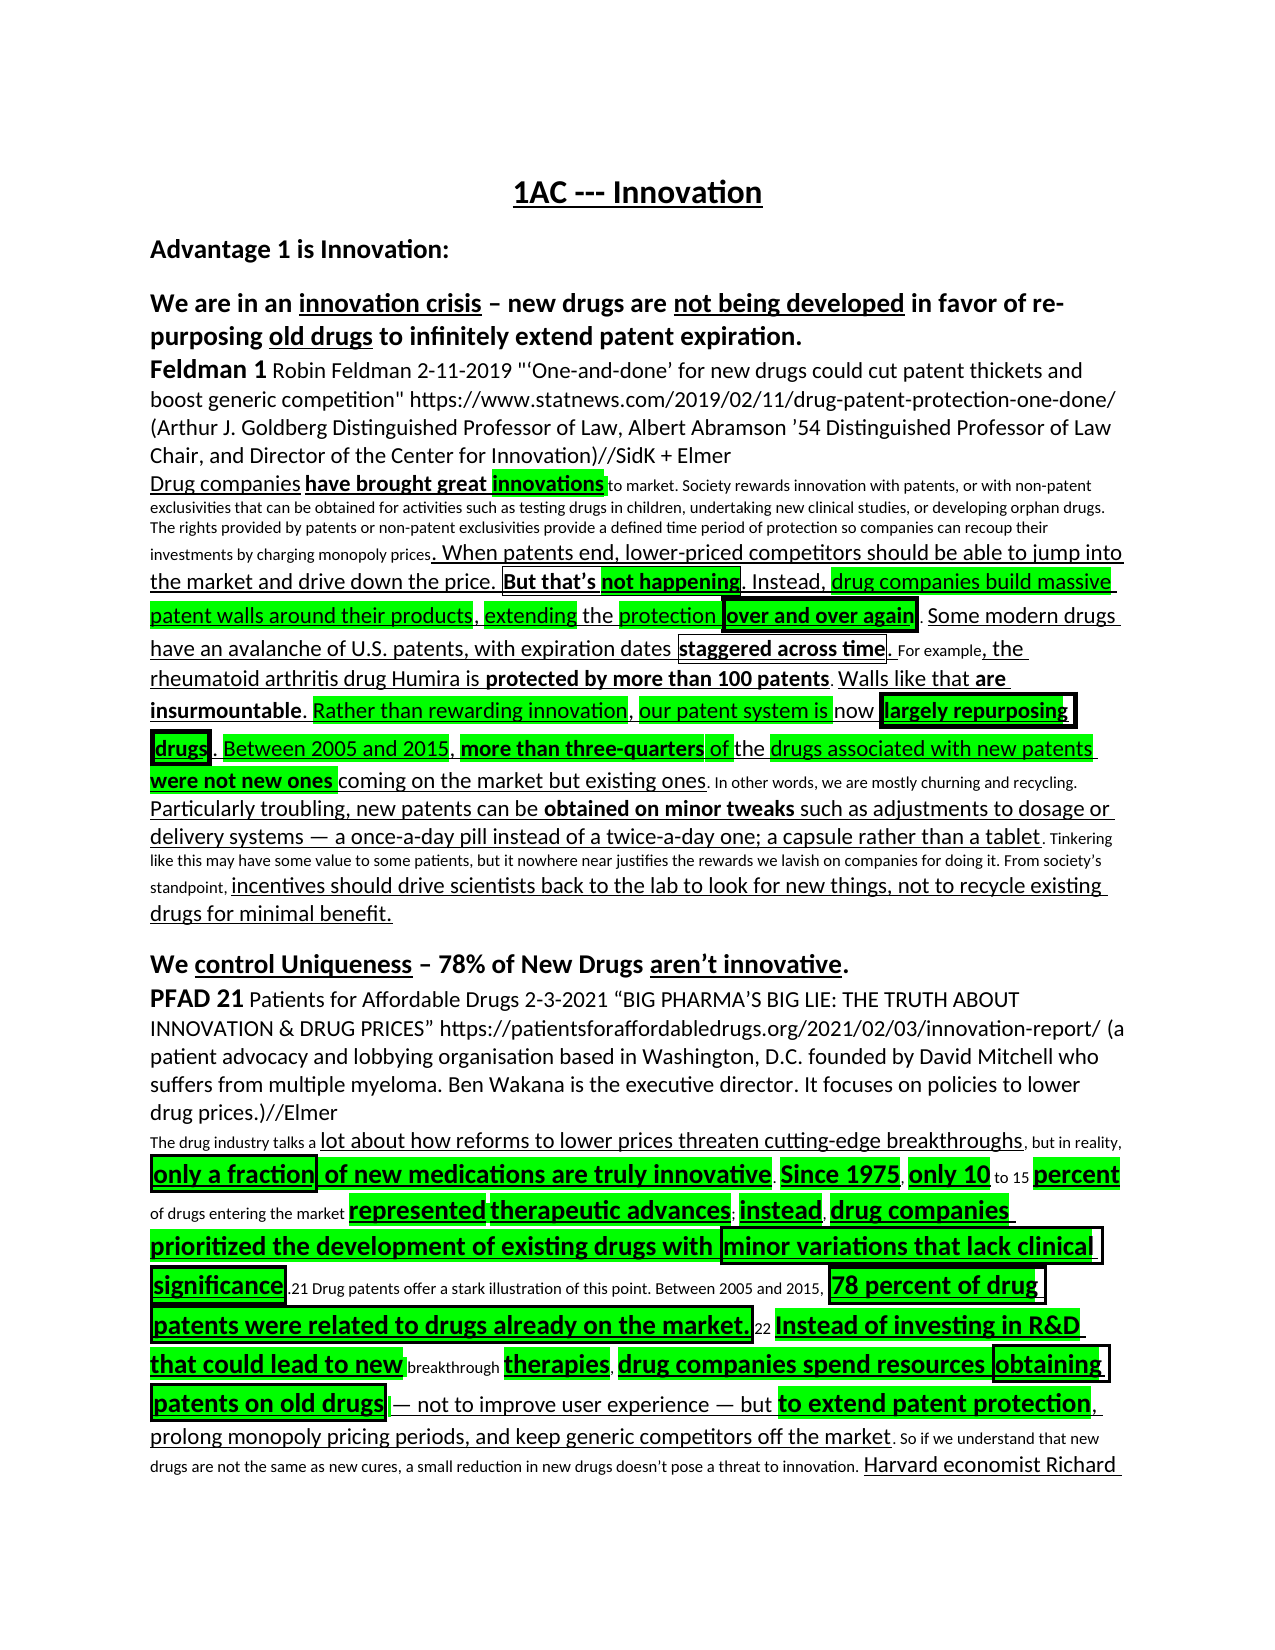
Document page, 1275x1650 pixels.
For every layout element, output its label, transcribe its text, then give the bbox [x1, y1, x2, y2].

text PFAD 21 Patients for Affordable Drugs 2-3-2021 “BIG PHARMA’S BIG LIE: THE TRUTH ABOUT INNOVATION & DRUG PRICES” https://patientsforaffordabledrugs.org/2021/02/03/innovation-report/ (a patient advocacy and lobbying organisation based in Washington, D.C. founded by David Mitchell who suffers from multiple myeloma. Ben Wakana is the executive director. It focuses on policies to lower drug prices.)//Elmer [150, 981, 1125, 1126]
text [150, 1126, 1125, 1478]
subtitle Advantage 1 is Innovation: [150, 232, 1125, 265]
subtitle We are in an innovation crisis – new drugs are not being developed in favor of re-purposing old drugs to infinitely extend patent expiration. [150, 286, 1125, 352]
text Drug companies have brought great innovations to market. Society rewards innovation with patents, or with non-patent exclusivities that can be obtained for activities such as testing drugs in children, undertaking new clinical studies, or developing orphan drugs. The rights provided by patents or non-patent exclusivities provide a defined time period of protection so companies can recoup their investments by charging monopoly prices. When patents end, lower-priced competitors should be able to jump into the market and drive down the price. But that’s not happening. Instead, drug companies build massive patent walls around their products, extending the protection over and over again. Some modern drugs have an avalanche of U.S. patents, with expiration dates staggered across time. For example, the rheumatoid arthritis drug Humira is protected by more than 100 patents. Walls like that are insurmountable. Rather than rewarding innovation, our patent system is now largely repurposing drugs. Between 2005 and 2015, more than three-quarters of the drugs associated with new patents were not new ones coming on the market but existing ones. In other words, we are mostly churning and recycling. Particularly troubling, new patents can be obtained on minor tweaks such as adjustments to dosage or delivery systems — a once-a-day pill instead of a twice-a-day one; a capsule rather than a tablet. Tinkering like this may have some value to some patients, but it nowhere near justifies the rewards we lavish on companies for doing it. From society’s standpoint, incentives should drive scientists back to the lab to look for new things, not to recycle existing drugs for minimal benefit. [150, 469, 1125, 927]
subtitle We control Uniqueness – 78% of New Drugs aren’t innovative. [150, 948, 1125, 981]
subtitle 1AC --- Innovation [150, 171, 1125, 212]
text Feldman 1 Robin Feldman 2-11-2019 "‘One-and-done’ for new drugs could cut patent thickets and boost generic competition" https://www.statnews.com/2019/02/11/drug-patent-protection-one-done/ (Arthur J. Goldberg Distinguished Professor of Law, Albert Abramson ’54 Distinguished Professor of Law Chair, and Director of the Center for Innovation)//SidK + Elmer [150, 352, 1125, 469]
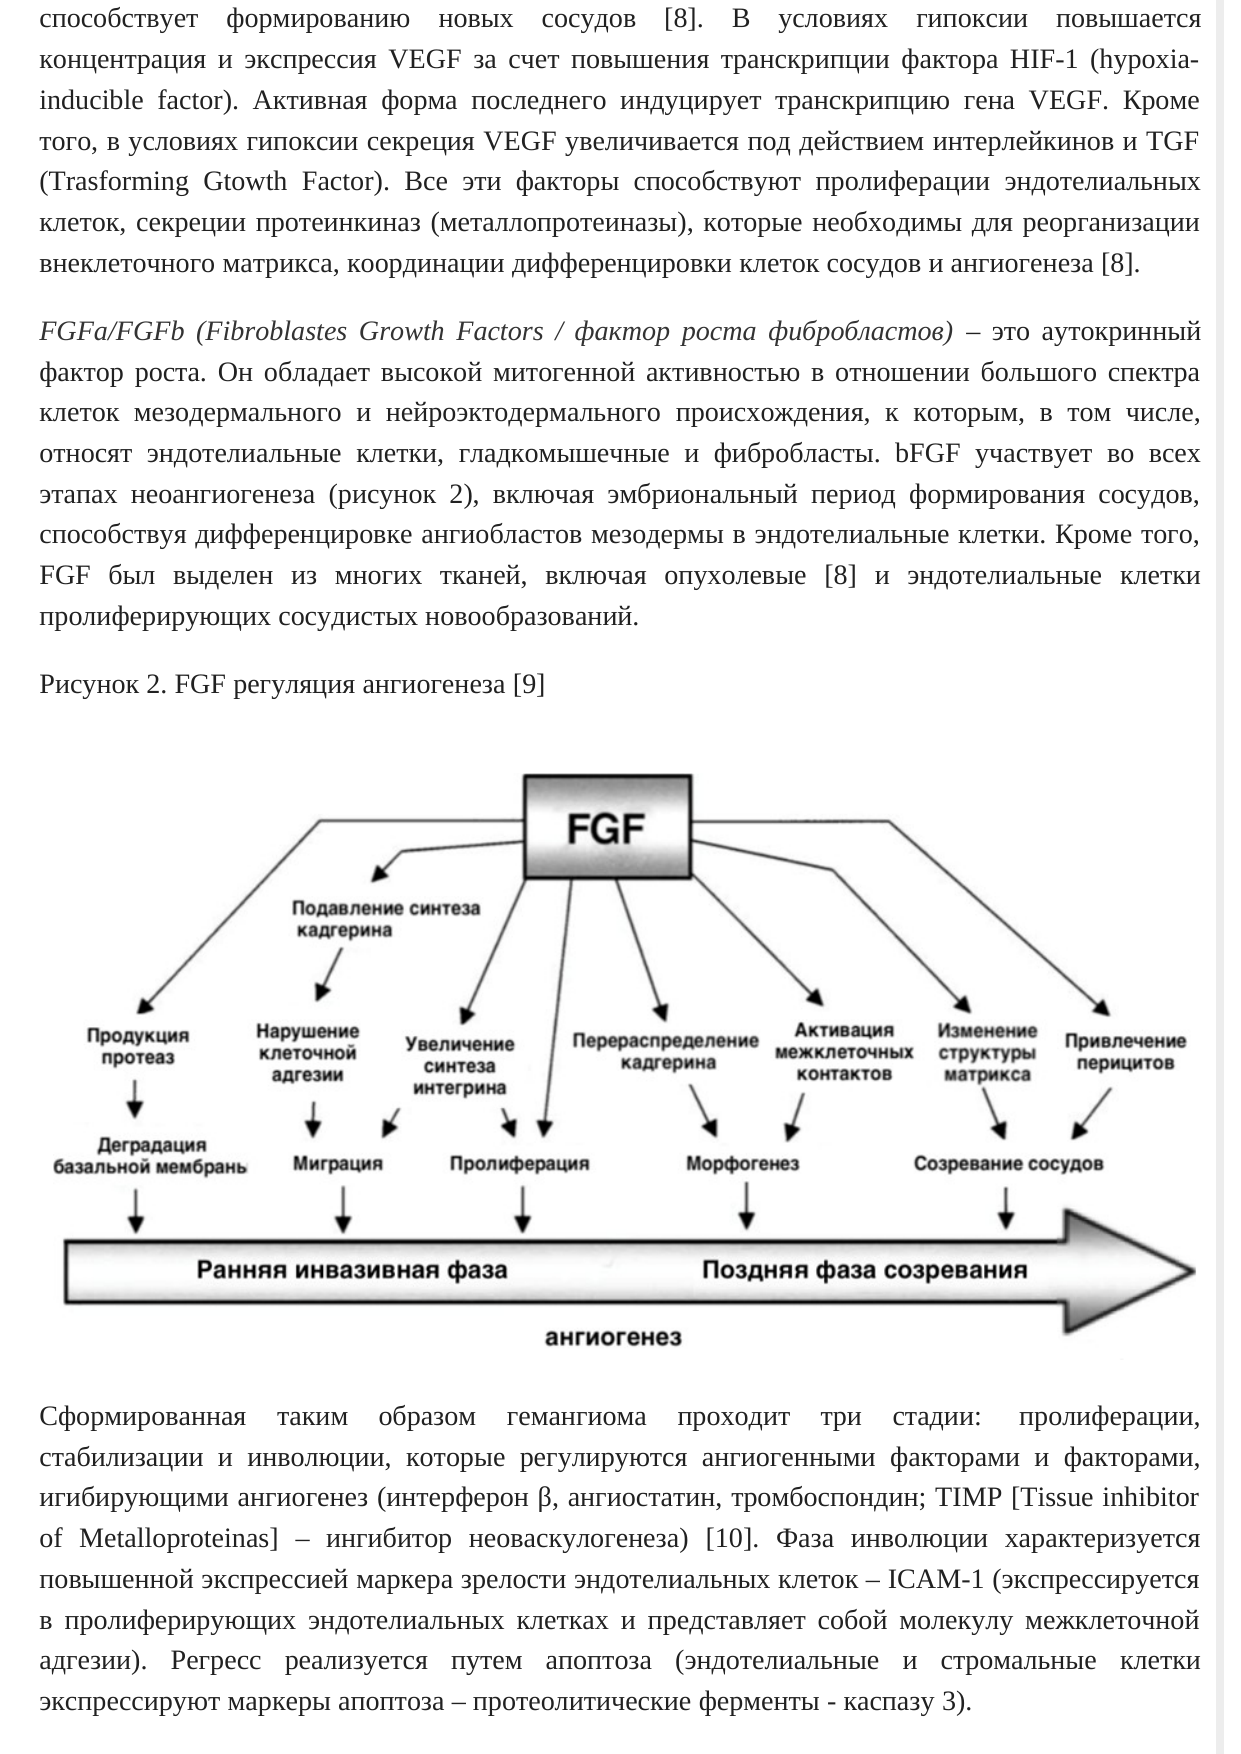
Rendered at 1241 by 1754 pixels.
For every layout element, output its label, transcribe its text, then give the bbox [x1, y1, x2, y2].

What you should do: Pictures aside, the material must be written out word for word.

Answer to the exercise:
Document page, 1275x1650 pixels.
For every layout element, output its label, transcribe its text, then give the bbox [x1, y1, x2, y2].

text PFAD 21 Patients for Affordable Drugs 2-3-2021 “BIG PHARMA’S BIG LIE: THE TRUTH ABOUT INNOVATION & DRUG PRICES” https://patientsforaffordabledrugs.org/2021/02/03/innovation-report/ (a patient advocacy and lobbying organisation based in Washington, D.C. founded by David Mitchell who suffers from multiple myeloma. Ben Wakana is the executive director. It focuses on policies to lower drug prices.)//Elmer [150, 981, 1125, 1126]
text [150, 1126, 1125, 1478]
subtitle Advantage 1 is Innovation: [150, 232, 1125, 265]
subtitle We are in an innovation crisis – new drugs are not being developed in favor of re-purposing old drugs to infinitely extend patent expiration. [150, 286, 1125, 352]
text Drug companies have brought great innovations to market. Society rewards innovation with patents, or with non-patent exclusivities that can be obtained for activities such as testing drugs in children, undertaking new clinical studies, or developing orphan drugs. The rights provided by patents or non-patent exclusivities provide a defined time period of protection so companies can recoup their investments by charging monopoly prices. When patents end, lower-priced competitors should be able to jump into the market and drive down the price. But that’s not happening. Instead, drug companies build massive patent walls around their products, extending the protection over and over again. Some modern drugs have an avalanche of U.S. patents, with expiration dates staggered across time. For example, the rheumatoid arthritis drug Humira is protected by more than 100 patents. Walls like that are insurmountable. Rather than rewarding innovation, our patent system is now largely repurposing drugs. Between 2005 and 2015, more than three-quarters of the drugs associated with new patents were not new ones coming on the market but existing ones. In other words, we are mostly churning and recycling. Particularly troubling, new patents can be obtained on minor tweaks such as adjustments to dosage or delivery systems — a once-a-day pill instead of a twice-a-day one; a capsule rather than a tablet. Tinkering like this may have some value to some patients, but it nowhere near justifies the rewards we lavish on companies for doing it. From society’s standpoint, incentives should drive scientists back to the lab to look for new things, not to recycle existing drugs for minimal benefit. [150, 469, 1125, 927]
subtitle We control Uniqueness – 78% of New Drugs aren’t innovative. [150, 948, 1125, 981]
subtitle 1AC --- Innovation [150, 171, 1125, 212]
text Feldman 1 Robin Feldman 2-11-2019 "‘One-and-done’ for new drugs could cut patent thickets and boost generic competition" https://www.statnews.com/2019/02/11/drug-patent-protection-one-done/ (Arthur J. Goldberg Distinguished Professor of Law, Albert Abramson ’54 Distinguished Professor of Law Chair, and Director of the Center for Innovation)//SidK + Elmer [150, 352, 1125, 469]
Rendered at 1241 by 1754 pixels.
For every layout element, output its label, transcribe its text, then give the bbox [x1, y1, x2, y2].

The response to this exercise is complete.